When the average person thinks of the word tourism, it generally conjures up thoughts of picturesque landscapes, kitschy attractions, sprawling beaches and new experiences. Although it has grown into an enormous industry– one that is vital to many national and local economies– the basic concept behind tourism is relatively simple. The idea behind the business of tourism is relatively simple: people always have and always will want to visit new places.
Tourism is essentially the concept of travel– generally for pleasure, but not always– and the business of accommodating this travel. It could be travel to another town only a few miles away, or to an entirely new country that takes hours to reach. It could be a day-trip to somewhere relatively familiar or a month-long trek to a strange, faraway land.
The Importance of Tourism
Although the modern industry of tourism is sophisticated and global, the simple idea of it stretches back hundreds of years. In fact, the word tourist was first known to be used in 1772, and tourism was first used to describe this idea in 1811. It is a significant and vital source of income for many regions, and tourism accounts for 30% of the world’s global trade services and 6% of overall exports of goods and services.
Tourism comprises a number of industries and services like hospitality, transportation, cruises, amusement parks and essentially anything that draws a person to a certain region– as well as the means for getting there. If you book a tour with Go New York Tours or reserve a hotel in Florida, you are engaging one of the world’s most critical enterprises.
But while modern tourism has grown into something large and meaningful, the basic concept remains the same, and the history of tourism dates back as far as the first person who travelled outside of his local area for leisure.
The first known examples of our idea of tourism actually dates back to the height of the Roman Empire. During this period, wealthy people had time to spend and the means to travel, and they began to explore the empire that comprised all of the Western World at that time. These citizens often traveled the empire to experience new cultures, see great buildings, visit the famous spas, learn new things and try leisurely explore unfamiliar areas.
The Roman Empire essentially connected the entire known world in a similar fashion that the internet and our global systems connect us today. It provided citizens with a unique opportunity to travel to strange and distant lands without leaving the safety, sophistication, laws or language of Rome.
With the fall of the Roman Empire came the loss of this interconnectivity, and the Western World fell into the Dark Ages.
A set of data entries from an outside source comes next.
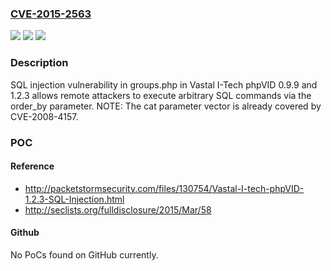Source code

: ### [CVE-2015-2563](https://cve.mitre.org/cgi-bin/cvename.cgi?name=CVE-2015-2563)
![](https://img.shields.io/static/v1?label=Product&message=n%2Fa&color=blue)
![](https://img.shields.io/static/v1?label=Version&message=n%2Fa&color=blue)
![](https://img.shields.io/static/v1?label=Vulnerability&message=n%2Fa&color=brighgreen)

### Description

SQL injection vulnerability in groups.php in Vastal I-Tech phpVID 0.9.9 and 1.2.3 allows remote attackers to execute arbitrary SQL commands via the order_by parameter.  NOTE: The cat parameter vector is already covered by CVE-2008-4157.

### POC

#### Reference
- http://packetstormsecurity.com/files/130754/Vastal-I-tech-phpVID-1.2.3-SQL-Injection.html
- http://seclists.org/fulldisclosure/2015/Mar/58

#### Github
No PoCs found on GitHub currently.

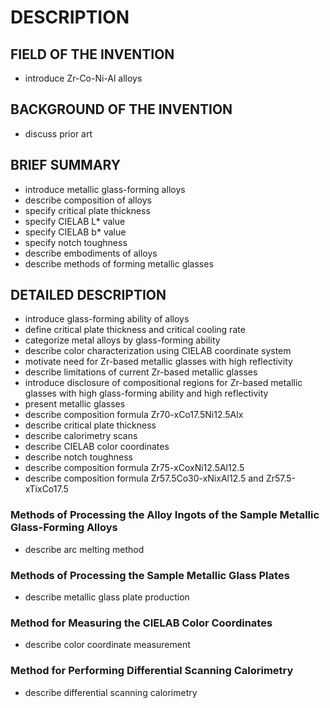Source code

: # DESCRIPTION

## FIELD OF THE INVENTION

- introduce Zr-Co-Ni-Al alloys

## BACKGROUND OF THE INVENTION

- discuss prior art

## BRIEF SUMMARY

- introduce metallic glass-forming alloys
- describe composition of alloys
- specify critical plate thickness
- specify CIELAB L* value
- specify CIELAB b* value
- specify notch toughness
- describe embodiments of alloys
- describe methods of forming metallic glasses

## DETAILED DESCRIPTION

- introduce glass-forming ability of alloys
- define critical plate thickness and critical cooling rate
- categorize metal alloys by glass-forming ability
- describe color characterization using CIELAB coordinate system
- motivate need for Zr-based metallic glasses with high reflectivity
- describe limitations of current Zr-based metallic glasses
- introduce disclosure of compositional regions for Zr-based metallic glasses with high glass-forming ability and high reflectivity
- present metallic glasses
- describe composition formula Zr70-xCo17.5Ni12.5Alx
- describe critical plate thickness
- describe calorimetry scans
- describe CIELAB color coordinates
- describe notch toughness
- describe composition formula Zr75-xCoxNi12.5Al12.5
- describe composition formula Zr57.5Co30-xNixAl12.5 and Zr57.5-xTixCo17.5

### Methods of Processing the Alloy Ingots of the Sample Metallic Glass-Forming Alloys

- describe arc melting method

### Methods of Processing the Sample Metallic Glass Plates

- describe metallic glass plate production

### Method for Measuring the CIELAB Color Coordinates

- describe color coordinate measurement

### Method for Performing Differential Scanning Calorimetry

- describe differential scanning calorimetry

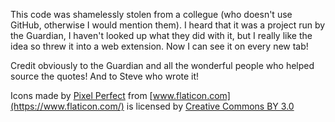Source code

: This code was shamelessly stolen from a collegue (who doesn't use
GitHub, otherwise I would mention them). I heard that it was a project
run by the Guardian, I haven't looked up what they did with it, but I
really like the idea so threw it into a web extension. Now I can see
it on every new tab!

Credit obviously to the Guardian and all the wonderful people who
helped source the quotes! And to Steve who wrote it!

Icons made by [Pixel Perfect](https://www.flaticon.com/authors/pixel-perfect) from [www.flaticon.com](https://www.flaticon.com/) is licensed by [Creative Commons BY 3.0](http://creativecommons.org/licenses/by/3.0/)
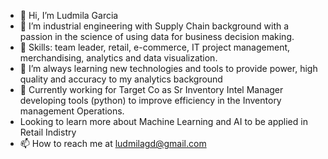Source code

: - 👋 Hi, I’m Ludmila Garcia
- 👀 I’m industrial engineering with Supply Chain background with a passion in the science of using data for business decision making.
- 👀 Skills: team leader, retail, e-commerce, IT project management, merchandising, analytics and data visualization.
- 🌱 I’m always learning new technologies and tools to provide power, high quality and accuracy to my analytics background
- 💞️ Currently working for Target Co as Sr Inventory Intel Manager developing tools (python) to improve efficiency in the Inventory management Operations.
- Looking to learn more about Machine Learning and AI to be applied in Retail Indistry
- 📫 How to reach me at ludmilagd@gmail.com

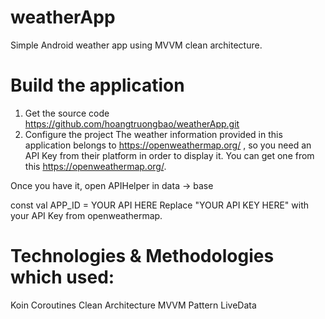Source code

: # weatherApp
Simple Android weather app using MVVM clean architecture.
# Build the application
1. Get the source code https://github.com/hoangtruongbao/weatherApp.git
2. Configure the project
   The weather information provided in this application belongs to  https://openweathermap.org/
, so you need an API Key from their platform in order to display it. You can get one from this  https://openweathermap.org/.

Once you have it, open APIHelper in data -> base

const val APP_ID = YOUR API HERE
Replace "YOUR API KEY HERE" with your API Key from openweathermap.

# Technologies & Methodologies which used:
Koin
Coroutines
Clean Architecture
MVVM Pattern
LiveData
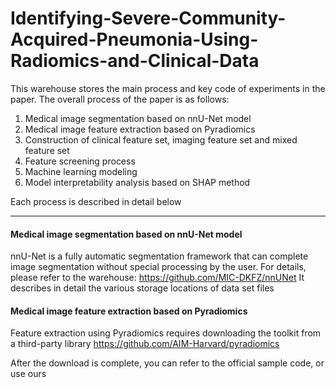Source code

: # Identifying-Severe-Community-Acquired-Pneumonia-Using-Radiomics-and-Clinical-Data

This warehouse stores the main process and key code of experiments in the paper. 
The overall process of the paper is as follows:

1. Medical image segmentation based on nnU-Net model
2. Medical image feature extraction based on Pyradiomics
3. Construction of clinical feature set, imaging feature set and mixed feature set
4. Feature screening process
5. Machine learning modeling
6. Model interpretability analysis based on SHAP method


Each process is described in detail below

------

#### Medical image segmentation based on nnU-Net model
nnU-Net is a fully automatic segmentation framework that can complete image segmentation without special processing by the user. For details, please refer to the warehouse: https://github.com/MIC-DKFZ/nnUNet 
It describes in detail the various storage locations of data set files

#### Medical image feature extraction based on Pyradiomics
Feature extraction using Pyradiomics requires downloading the toolkit from a third-party library https://github.com/AIM-Harvard/pyradiomics

After the download is complete, you can refer to the official sample code, or use ours
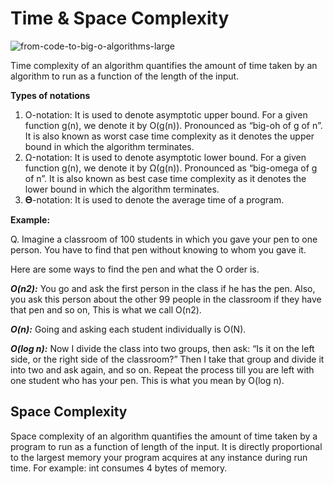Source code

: # Time & Space Complexity
![from-code-to-big-o-algorithms-large](https://github.com/ArsalanAhsan/Data_Structure-Notes/assets/49119148/60d27122-0ebb-433b-ad7c-96e88345bd41)

Time complexity of an algorithm quantifies the amount of time taken by an algorithm to run as a function of the length of the input.

**Types of notations**

1. O-notation: It is used to denote asymptotic upper bound. For a given function g(n), we denote it by O(g(n)). Pronounced as “big-oh of g of n”. It is also known as worst case time complexity as it denotes the upper bound in which the algorithm terminates. 
2. Ω-notation: It is used to denote asymptotic lower bound. For a given function g(n), we denote it by Ω(g(n)). Pronounced as “big-omega of g of n”. It is also known as best case time complexity as it denotes the lower bound in which the algorithm terminates. 
3. 𝚯-notation: It is used to denote the average time of a program.

**Example:**

Q. Imagine a classroom of 100 students in which you gave your pen to one person. You have to find that pen without knowing to whom you gave it. 

Here are some ways to find the pen and what the O order is.

***O(n2):*** You go and ask the first person in the class if he has the pen. Also, you ask this person about the other 99 people in the classroom if they have that pen and so on, 
This is what we call O(n2). 

***O(n):*** Going and asking each student individually is O(N). 

***O(log n):*** Now I divide the class into two groups, then ask: “Is it on the left side, or the right side of the classroom?” Then I take that group and divide it into two and ask again, and so on. Repeat the process till you are left with one student who has your pen. This is what you mean by O(log n).

## **Space Complexity**
Space complexity of an algorithm quantifies the amount of time taken by a program to run as a function of length of the input. It is directly proportional to the largest memory your program acquires at any instance during run time. 
For example: int consumes 4 bytes of memory.



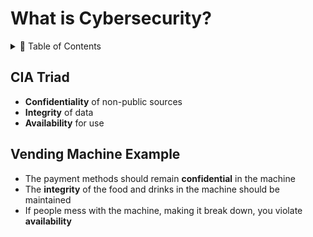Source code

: # What is Cybersecurity?

<details>
<summary>📖 Table of Contents</summary>
  
## Table of Contents
- [CIA Triad](#cia-triad)
- [Vending Machine Example](#vending-machine-example)
</details>

## CIA Triad
* **Confidentiality** of non-public sources
* **Integrity** of data
* **Availability** for use

## Vending Machine Example
* The payment methods should remain **confidential** in the machine
* The **integrity** of the food and drinks in the machine should be maintained
* If people mess with the machine, making it break down, you violate **availability**
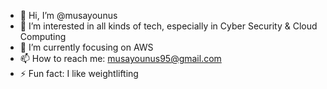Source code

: - 👋 Hi, I’m @musayounus
- 👀 I’m interested in all kinds of tech, especially in Cyber Security & Cloud Computing
- 🌱 I’m currently focusing on AWS
- 📫 How to reach me: musayounus95@gmail.com
- ⚡ Fun fact: I like weightlifting


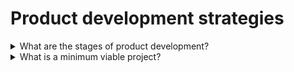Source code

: # Product development strategies

<details>
  <summary>What are the stages of product development?</summary>

Product development includes all aspects of producing innovation, from thinking of a concept to delivering the product to customers. When modifying an existing product to create new interest, these stages verify the potential success of the modifications at generating business. The seven stages of product development are:

1. Idea development: Idea development involves brainstorming for new products and ways to make existing products more relevant.
2. Editing and selection: During the selection process, the product development team determines which ideas have the most potential to do well in the market.
3. Prototype creation: Once an idea has been selected, the company must create a prototype or draft version of its proposed product. This prototype can be used to determine if the product functions as intended and appeals to your target audience.
4. Analysis: At the analysis stage of product development, the company studies market research and evaluates the possible problems with the product.
5. Product creation: After incorporating notes from the analysis into the prototype, the finished product can be created.
6. Market testing: Before releasing the product to a wider audience, products are often released to a smaller market or focus group. The market testing phase includes evaluating customer feedback and the effectiveness of the product's marketing.
7. Commercialization: The final stage of product development occurs when adjustments are made based on market testing and the product is released to the full market.

[More >>>](https://www.indeed.com/career-advice/career-development/product-development-strategy)

</details>

<details>
  <summary>What is a minimum viable project?</summary>

A minimum viable product (MVP) is a version of a product with just enough features to be usable by early customers who can then provide feedback for future product development.

A focus on releasing an MVP means that developers potentially avoid lengthy and (ultimately) unnecessary work. Instead, they iterate on working versions and respond to feedback, challenging and validating assumptions about a product's requirements. It may also involve carrying out market analysis beforehand. The MVP is analogous to experimentation in the scientific method applied in the context of validating business hypotheses. It is utilized so that prospective entrepreneurs would know whether a given business idea would actually be viable and profitable by testing the assumptions behind a product or business idea. The concept can be used to validate a market need for a product and for incremental developments of an existing product. As it tests a potential business model to customers to see how the market would react, it is especially useful for new/startup companies who are more concerned with finding out where potential business opportunities exist rather than executing a prefabricated, isolated business model.

[More >>>](https://en.wikipedia.org/wiki/Minimum_viable_product)

</details>
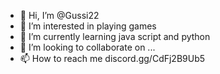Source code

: - 👋 Hi, I’m @Gussi22
- 👀 I’m interested in playing games
- 🌱 I’m currently learning java script and python
- 💞️ I’m looking to collaborate on ...
- 📫 How to reach me discord.gg/CdFj2B9Ub5

<!---
Gussi22/Gussi22 is a ✨ special ✨ repository because its `README.md` (this file) appears on your GitHub profile.
You can click the Preview link to take a look at your changes.
--->
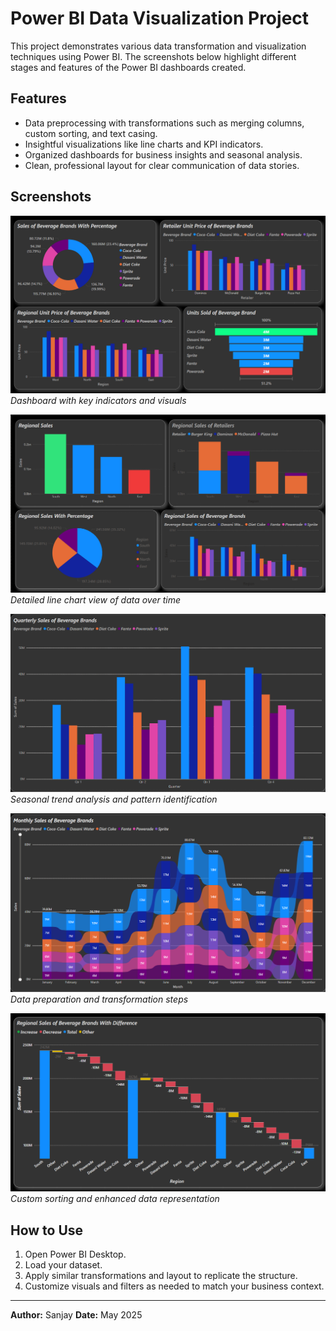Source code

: # Power BI Data Visualization Project

This project demonstrates various data transformation and visualization techniques using Power BI. The screenshots below highlight different stages and features of the Power BI dashboards created.

## Features

- Data preprocessing with transformations such as merging columns, custom sorting, and text casing.
- Insightful visualizations like line charts and KPI indicators.
- Organized dashboards for business insights and seasonal analysis.
- Clean, professional layout for clear communication of data stories.

## Screenshots

![Screenshot 1](unit_sales.png)  
*Dashboard with key indicators and visuals*

![Screenshot 2](regional_sales.png)  
*Detailed line chart view of data over time*

![Screenshot 3](Querterly.png)  
*Seasonal trend analysis and pattern identification*

![Screenshot 4](monthly_sales.png)  
*Data preparation and transformation steps*

![Screenshot 5](difference.png)
*Custom sorting and enhanced data representation*

## How to Use

1. Open Power BI Desktop.
2. Load your dataset.
3. Apply similar transformations and layout to replicate the structure.
4. Customize visuals and filters as needed to match your business context.

---

**Author:** Sanjay
**Date:** May 2025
However, as the great religions of the world began to grow and become established, people again had reason to travel and visit new lands. Unlike the wealthy leisure travel of Roman times, even the lower classes could participate in the religious pilgrimages that would come to define travel during this period.
Christians, Buddhists and Muslims all had reasons to travel to their own respective holy lands and shrines, and this allowed the growth of a primitive type of tourism industry. Inns profited from the travelling guests; knights and mercenaries provided protection to pilgrims; and businesses within the destinations profited the most. The best example we have of this kind of Medieval tourism is in Chaucer’s Canterbury Tales, one of the oldest and most important pieces of literature that was purely English.
Following the religious pilgrimages of the Middle Ages, a newfound interest in classical art and ideas sparked a new reason for wealthy individuals to travel. People began to travel to Italy, Greece and other Mediterranean areas to see for themselves the art, architecture and history that defined the Western World.
Perhaps the earliest example of our modern concept of tourism can be dated back to a traditional trip around Europe– taken by wealthy young European men and known as the Grand Tour. The tour included trips to specific spots on a standard itinerary that included Germany, Italy and much of Europe.
Our modern-day tourism began as the world became more industrialized. Grand travel infrastructures that included roads, carriages and ferries began to pop up, as well as hotels and other accommodating businesses. It was during the 1960s– with the growth of the American middle class and disposable incomes– that we truly began to see the industry we know as tourism take shape.